The core of the work is the development and application of a hierarchy of climate models. Simple 1‑D radiative‑convective equilibrium (RCE) models and 1‑D energy‑balance models (EBM) enable rapid exploration of large parameter spaces, while sophisticated 3‑D General Circulation Models (GCMs) such as the Generic Planetary Climate Model (G‑PCM) and the THOR model capture self‑consistent dynamics, cloud physics, and chemistry. THOR is highlighted for its deliberately non‑Earth‑centric design, allowing arbitrary atmospheric compositions (including hydrogen‑rich or CO₂‑rich cases) and rotation rates, which is crucial for studying low‑mass‑star planets.

Key scientific findings include: (1) the identification of a CO₂ collapse mechanism on the night side of tidally locked planets, establishing a pressure threshold below which CO₂ condenses and dramatically narrows the outer HZ; (2) the quantification of Collision‑Induced Absorption (CIA) in hydrogen‑dominated atmospheres, showing that CIA can extend the outer HZ for M‑dwarf planets by providing additional infrared opacity; (3) the demonstration that tidal locking can actually permit liquid water at higher stellar irradiance than rapidly rotating planets because of efficient day‑night heat transport; (4) a statistical analysis of atmospheric escape that defines a “cosmic shoreline” where low‑mass planets lose their atmospheres, while larger rocky worlds retain them more readily. These results refine the location of habitable zones and inform target selection for future observations.
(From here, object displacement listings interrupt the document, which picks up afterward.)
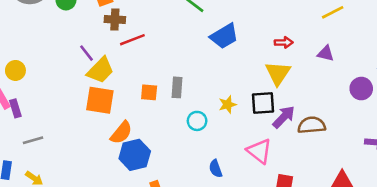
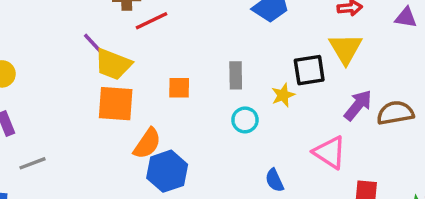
yellow trapezoid: (100, 70) -> (113, 64), turned 72
gray rectangle: (177, 87) -> (236, 75), moved
black square: (263, 103) -> (309, 70), moved

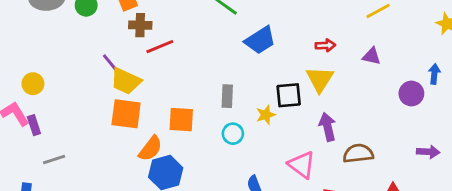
orange square: (179, 88) -> (181, 120), moved, size x1.4
purple arrow: (358, 105) -> (328, 127), turned -56
brown semicircle: (395, 113) -> (358, 153), moved

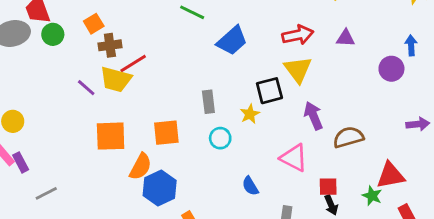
red arrow: (325, 45) -> (298, 35), size x1.5
yellow trapezoid: (126, 81) -> (116, 79), moved

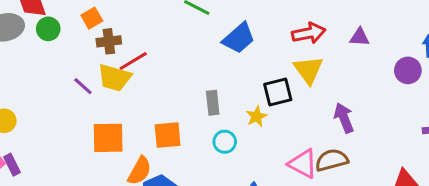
purple arrow: (313, 116) -> (344, 118), moved
brown semicircle: (348, 137) -> (332, 160), moved

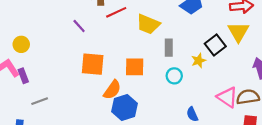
yellow trapezoid: (114, 78) -> (148, 24), moved
black square: (278, 92) -> (215, 45), turned -30

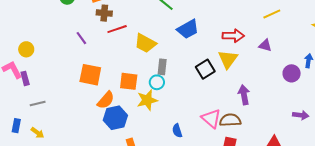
yellow star: (199, 61) -> (147, 100), moved, size x1.5
cyan circle: (174, 76) -> (157, 82), moved

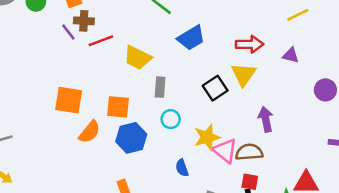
purple line: (81, 38) -> (68, 32), moved
cyan circle: (157, 82) -> (171, 119), moved
yellow star: (147, 100) -> (207, 137), moved
blue hexagon: (115, 118) -> (131, 138), moved

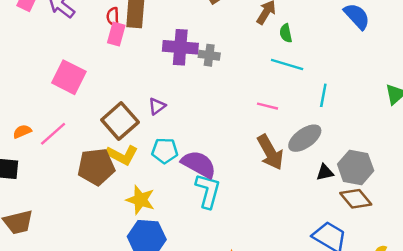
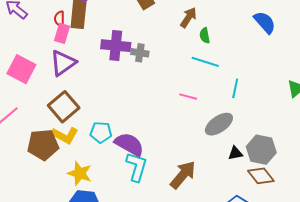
purple triangle: (157, 106) -> (63, 63), moved, size x1.8
brown arrow: (270, 152) -> (183, 175), moved, turned -112

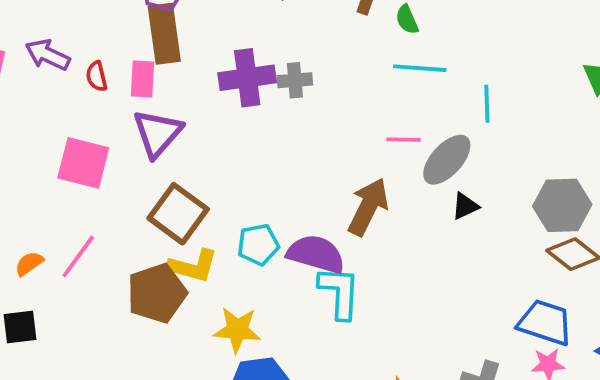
red semicircle: (59, 19) -> (97, 76), moved
gray ellipse: (219, 124) -> (447, 160), moved
black triangle: (235, 153) -> (465, 206), moved
brown arrow: (183, 175) -> (368, 207), moved

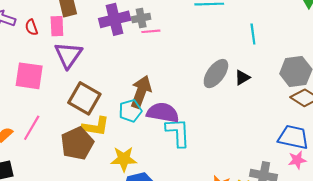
cyan line: (487, 104) -> (253, 34), moved
pink line: (404, 140) -> (151, 31), moved
gray ellipse: (447, 160) -> (216, 74), moved
brown arrow: (368, 207) -> (141, 92), moved

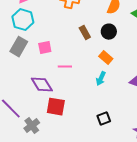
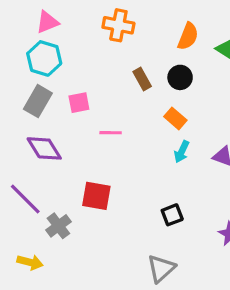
cyan arrow: (101, 79) -> (182, 152), moved
purple diamond: (42, 85) -> (44, 148), moved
On the observational side, PlanetS built an end‑to‑end atmospheric retrieval framework that combines forward modeling, Bayesian inference, and machine‑learning emulators. Applied to simulated JWST, ELT, and LIFE data, the framework predicts the signal‑to‑noise ratios required to detect water vapor, CO₂, methane, and other potential biosignatures in transmission, emission, and direct‑imaging spectra. The consortium also contributed hardware for in‑situ and remote biosignature detection, notably the ORIGIN and SenseLife instruments, which can measure organics, isotopic ratios, and microstructures on planetary surfaces and in plume environments.

Finally, the paper discusses the implications for upcoming missions. It evaluates the scientific return of the Large Interferometer For Exoplanets (LIFE) and the Habitable Worlds Observatory (HWO), defining instrumental specifications such as spectral resolution, contrast, and temporal coverage needed to discriminate true biosignatures from false positives. It also outlines how current facilities (JWST, VLT, ELT) can be leveraged to characterize the atmospheres of Proxima b and TRAPPIST‑1 planets, thereby building a legacy dataset that will guide the design of next‑generation observatories.

In summary, the article presents a unified framework that links climate theory, numerical modeling, atmospheric retrieval, biosignature detection technology, and mission concept studies. By integrating Solar System analog research with exoplanet simulations and instrument development, PlanetS provides a roadmap for assessing planetary habitability and for the eventual discovery of life beyond Earth.